** Text for analysis follows **

An Rong Xu is a New York City-based Chinese American photographer and director. Read on for a recap of his seminar held at Objectifs on 5 Jul 2018, about developing personal projects.
On motivations, generating ideas and ethics
“The idea of finding your core is really important in developing your own personal projects. A lot of my work is rooted in what I love and who I love.”
An Rong embarked on his first long-term personal project as an undergraduate in New York. Guided by a lecturer’s advice that “the most universal things are the most personal things”, he sought to document his grandfather, who raised him but whom he felt he still had many questions about. Over three years, he spent five days a week during the school term with his grandfather, for an hour or two each time.
An Rong referenced photographer Nan Goldin’s portraits of her friends who had AIDS, a body of work which later found her fame. In the process of shooting Grandpa he questioned his motivations for shooting this project, as Goldin too was challenged: “Am I just waiting for him to die?” An Rong emphasised that it is crucial to question one’s intentions when making any kind of personal work: “What is the impact on the people you’re photographing?” He shot this series right up till his grandfather’s death and funeral.

** End of Text for analysis **
** Dataset entries follows **

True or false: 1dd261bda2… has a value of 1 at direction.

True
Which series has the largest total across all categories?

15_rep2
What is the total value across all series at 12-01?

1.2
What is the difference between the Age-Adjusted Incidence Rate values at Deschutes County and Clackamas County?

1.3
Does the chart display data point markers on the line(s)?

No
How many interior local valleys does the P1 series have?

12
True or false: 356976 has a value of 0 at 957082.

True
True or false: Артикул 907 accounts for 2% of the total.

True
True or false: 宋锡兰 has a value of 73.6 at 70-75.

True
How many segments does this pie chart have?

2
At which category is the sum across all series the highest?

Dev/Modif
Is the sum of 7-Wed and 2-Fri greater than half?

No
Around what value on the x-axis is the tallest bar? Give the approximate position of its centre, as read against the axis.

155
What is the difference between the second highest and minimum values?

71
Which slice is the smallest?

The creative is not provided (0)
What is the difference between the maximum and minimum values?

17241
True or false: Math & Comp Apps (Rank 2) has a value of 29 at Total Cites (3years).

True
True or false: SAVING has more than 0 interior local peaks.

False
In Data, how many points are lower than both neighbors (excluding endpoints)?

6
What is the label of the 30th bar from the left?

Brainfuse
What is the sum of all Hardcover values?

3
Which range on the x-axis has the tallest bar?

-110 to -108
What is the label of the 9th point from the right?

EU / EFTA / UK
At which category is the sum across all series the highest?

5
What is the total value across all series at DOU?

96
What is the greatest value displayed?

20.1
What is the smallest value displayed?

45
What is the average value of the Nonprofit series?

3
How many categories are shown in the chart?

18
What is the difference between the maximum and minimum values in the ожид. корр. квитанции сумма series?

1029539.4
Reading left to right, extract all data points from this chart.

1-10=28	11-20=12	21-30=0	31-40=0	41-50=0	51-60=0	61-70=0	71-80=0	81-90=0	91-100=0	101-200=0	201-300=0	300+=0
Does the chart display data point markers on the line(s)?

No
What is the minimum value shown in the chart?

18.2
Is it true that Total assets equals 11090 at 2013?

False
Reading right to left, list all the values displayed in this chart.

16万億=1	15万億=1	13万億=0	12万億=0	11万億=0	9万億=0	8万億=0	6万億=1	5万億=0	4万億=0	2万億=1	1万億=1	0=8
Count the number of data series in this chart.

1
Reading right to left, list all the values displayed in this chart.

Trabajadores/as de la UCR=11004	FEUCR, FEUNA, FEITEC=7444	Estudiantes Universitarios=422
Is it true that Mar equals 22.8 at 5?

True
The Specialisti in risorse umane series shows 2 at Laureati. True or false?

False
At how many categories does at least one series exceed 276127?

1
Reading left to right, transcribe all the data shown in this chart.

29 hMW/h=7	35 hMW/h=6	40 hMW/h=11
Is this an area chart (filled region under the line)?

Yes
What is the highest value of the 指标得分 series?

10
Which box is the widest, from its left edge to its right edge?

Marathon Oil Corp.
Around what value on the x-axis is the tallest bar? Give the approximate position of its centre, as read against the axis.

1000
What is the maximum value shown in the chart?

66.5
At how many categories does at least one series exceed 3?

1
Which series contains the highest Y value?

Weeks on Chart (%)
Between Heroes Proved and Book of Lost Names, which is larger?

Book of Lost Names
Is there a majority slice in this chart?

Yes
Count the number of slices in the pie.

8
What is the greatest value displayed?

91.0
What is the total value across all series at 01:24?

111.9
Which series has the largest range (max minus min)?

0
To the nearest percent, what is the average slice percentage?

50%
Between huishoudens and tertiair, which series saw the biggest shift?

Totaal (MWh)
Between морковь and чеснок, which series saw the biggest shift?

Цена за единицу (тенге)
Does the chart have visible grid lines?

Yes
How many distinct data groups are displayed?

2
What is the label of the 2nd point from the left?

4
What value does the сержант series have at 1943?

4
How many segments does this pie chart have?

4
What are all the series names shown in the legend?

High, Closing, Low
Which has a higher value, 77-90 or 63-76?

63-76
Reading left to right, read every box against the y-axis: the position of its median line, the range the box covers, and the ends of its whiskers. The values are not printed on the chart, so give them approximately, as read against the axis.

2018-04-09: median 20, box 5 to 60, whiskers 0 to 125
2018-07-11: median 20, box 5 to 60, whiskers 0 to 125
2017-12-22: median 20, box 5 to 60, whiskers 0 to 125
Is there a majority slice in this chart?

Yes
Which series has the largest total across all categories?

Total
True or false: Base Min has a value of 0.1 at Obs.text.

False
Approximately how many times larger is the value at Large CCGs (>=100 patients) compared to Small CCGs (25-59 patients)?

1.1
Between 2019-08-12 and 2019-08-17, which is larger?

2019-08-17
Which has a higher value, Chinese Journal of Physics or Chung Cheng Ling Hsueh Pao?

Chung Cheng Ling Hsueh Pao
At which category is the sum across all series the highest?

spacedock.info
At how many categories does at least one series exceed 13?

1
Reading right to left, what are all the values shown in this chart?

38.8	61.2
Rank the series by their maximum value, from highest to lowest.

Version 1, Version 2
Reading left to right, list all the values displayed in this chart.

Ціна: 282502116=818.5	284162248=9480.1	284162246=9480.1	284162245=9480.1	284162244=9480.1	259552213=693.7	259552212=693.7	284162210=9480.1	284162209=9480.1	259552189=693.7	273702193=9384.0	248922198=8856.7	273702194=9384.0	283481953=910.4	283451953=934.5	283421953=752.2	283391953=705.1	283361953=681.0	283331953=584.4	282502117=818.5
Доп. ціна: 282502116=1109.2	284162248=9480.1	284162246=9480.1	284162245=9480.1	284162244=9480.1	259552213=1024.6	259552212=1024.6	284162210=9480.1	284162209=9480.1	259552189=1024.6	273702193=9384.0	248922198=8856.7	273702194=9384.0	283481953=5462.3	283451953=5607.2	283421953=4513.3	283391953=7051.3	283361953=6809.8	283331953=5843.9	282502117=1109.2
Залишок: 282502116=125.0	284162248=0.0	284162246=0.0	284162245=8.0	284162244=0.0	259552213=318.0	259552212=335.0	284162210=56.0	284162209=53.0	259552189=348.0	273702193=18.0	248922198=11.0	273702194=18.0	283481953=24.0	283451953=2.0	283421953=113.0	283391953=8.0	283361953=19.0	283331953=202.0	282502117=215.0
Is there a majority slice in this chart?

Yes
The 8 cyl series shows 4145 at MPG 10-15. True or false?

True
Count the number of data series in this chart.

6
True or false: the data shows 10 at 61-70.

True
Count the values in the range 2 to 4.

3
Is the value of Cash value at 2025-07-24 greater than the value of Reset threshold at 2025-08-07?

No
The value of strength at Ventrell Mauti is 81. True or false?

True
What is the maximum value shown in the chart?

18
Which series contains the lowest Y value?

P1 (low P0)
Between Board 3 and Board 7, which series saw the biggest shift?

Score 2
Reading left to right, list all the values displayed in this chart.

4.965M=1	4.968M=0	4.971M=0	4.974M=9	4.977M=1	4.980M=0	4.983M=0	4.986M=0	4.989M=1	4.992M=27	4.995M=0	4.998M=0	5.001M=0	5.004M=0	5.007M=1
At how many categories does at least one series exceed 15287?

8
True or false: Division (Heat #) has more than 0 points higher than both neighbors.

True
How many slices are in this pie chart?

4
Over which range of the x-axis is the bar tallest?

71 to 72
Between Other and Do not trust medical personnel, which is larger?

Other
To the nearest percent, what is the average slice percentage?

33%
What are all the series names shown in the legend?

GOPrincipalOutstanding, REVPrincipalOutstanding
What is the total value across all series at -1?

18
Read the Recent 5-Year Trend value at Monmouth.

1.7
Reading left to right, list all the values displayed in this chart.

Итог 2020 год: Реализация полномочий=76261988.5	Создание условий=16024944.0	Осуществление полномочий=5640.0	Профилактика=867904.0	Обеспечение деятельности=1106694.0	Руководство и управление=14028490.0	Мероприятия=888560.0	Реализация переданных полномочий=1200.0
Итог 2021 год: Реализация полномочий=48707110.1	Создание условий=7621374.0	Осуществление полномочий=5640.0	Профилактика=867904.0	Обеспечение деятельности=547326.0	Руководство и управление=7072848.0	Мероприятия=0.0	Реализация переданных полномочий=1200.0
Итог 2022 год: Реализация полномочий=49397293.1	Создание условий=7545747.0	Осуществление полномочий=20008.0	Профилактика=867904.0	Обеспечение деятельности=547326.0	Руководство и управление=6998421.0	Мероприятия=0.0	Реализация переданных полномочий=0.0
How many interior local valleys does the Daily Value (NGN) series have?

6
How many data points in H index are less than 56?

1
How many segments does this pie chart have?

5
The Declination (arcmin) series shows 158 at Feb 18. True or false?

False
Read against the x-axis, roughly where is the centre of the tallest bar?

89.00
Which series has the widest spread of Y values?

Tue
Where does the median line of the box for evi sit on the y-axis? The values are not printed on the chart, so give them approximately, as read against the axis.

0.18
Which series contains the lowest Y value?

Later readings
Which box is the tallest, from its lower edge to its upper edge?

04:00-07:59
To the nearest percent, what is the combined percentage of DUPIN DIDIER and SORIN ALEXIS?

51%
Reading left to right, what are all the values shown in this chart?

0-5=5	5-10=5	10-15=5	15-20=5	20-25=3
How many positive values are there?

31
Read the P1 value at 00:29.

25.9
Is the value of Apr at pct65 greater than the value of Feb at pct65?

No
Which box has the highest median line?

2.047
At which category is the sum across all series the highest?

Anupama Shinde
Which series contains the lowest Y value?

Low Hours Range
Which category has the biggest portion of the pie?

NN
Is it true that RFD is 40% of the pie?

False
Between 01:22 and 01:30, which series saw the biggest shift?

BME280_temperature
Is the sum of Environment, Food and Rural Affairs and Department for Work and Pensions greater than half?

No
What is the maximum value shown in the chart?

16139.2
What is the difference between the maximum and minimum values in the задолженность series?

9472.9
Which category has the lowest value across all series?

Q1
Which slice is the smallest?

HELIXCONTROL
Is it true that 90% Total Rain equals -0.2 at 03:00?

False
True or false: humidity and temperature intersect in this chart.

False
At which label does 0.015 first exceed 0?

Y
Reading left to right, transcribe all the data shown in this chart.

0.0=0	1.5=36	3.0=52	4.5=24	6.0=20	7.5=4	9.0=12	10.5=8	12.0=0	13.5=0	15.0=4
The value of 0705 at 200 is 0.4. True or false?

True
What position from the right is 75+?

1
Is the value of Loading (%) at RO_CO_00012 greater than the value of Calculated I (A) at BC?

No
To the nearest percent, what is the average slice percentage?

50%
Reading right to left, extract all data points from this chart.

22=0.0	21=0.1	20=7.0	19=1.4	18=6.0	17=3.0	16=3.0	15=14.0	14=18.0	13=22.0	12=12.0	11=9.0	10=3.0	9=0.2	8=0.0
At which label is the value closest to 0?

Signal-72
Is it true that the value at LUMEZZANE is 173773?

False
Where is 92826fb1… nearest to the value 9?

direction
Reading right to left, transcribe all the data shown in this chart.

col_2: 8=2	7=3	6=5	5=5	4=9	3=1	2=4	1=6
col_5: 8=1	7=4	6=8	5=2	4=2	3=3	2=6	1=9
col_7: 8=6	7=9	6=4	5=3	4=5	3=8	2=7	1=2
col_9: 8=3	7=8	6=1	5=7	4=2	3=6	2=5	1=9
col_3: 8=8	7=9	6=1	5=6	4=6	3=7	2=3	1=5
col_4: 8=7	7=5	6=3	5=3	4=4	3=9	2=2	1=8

** End of Dataset entries **

Assigned task:
Please reproduce the part of the seminar recap starting at "An Rong Xu is" and ending at "two each time.". The listing comes from a source separate from the seminar recap.

Solution:
An Rong Xu is a New York City-based Chinese American photographer and director. Read on for a recap of his seminar held at Objectifs on 5 Jul 2018, about developing personal projects.
On motivations, generating ideas and ethics
“The idea of finding your core is really important in developing your own personal projects. A lot of my work is rooted in what I love and who I love.”
An Rong embarked on his first long-term personal project as an undergraduate in New York. Guided by a lecturer’s advice that “the most universal things are the most personal things”, he sought to document his grandfather, who raised him but whom he felt he still had many questions about. Over three years, he spent five days a week during the school term with his grandfather, for an hour or two each time.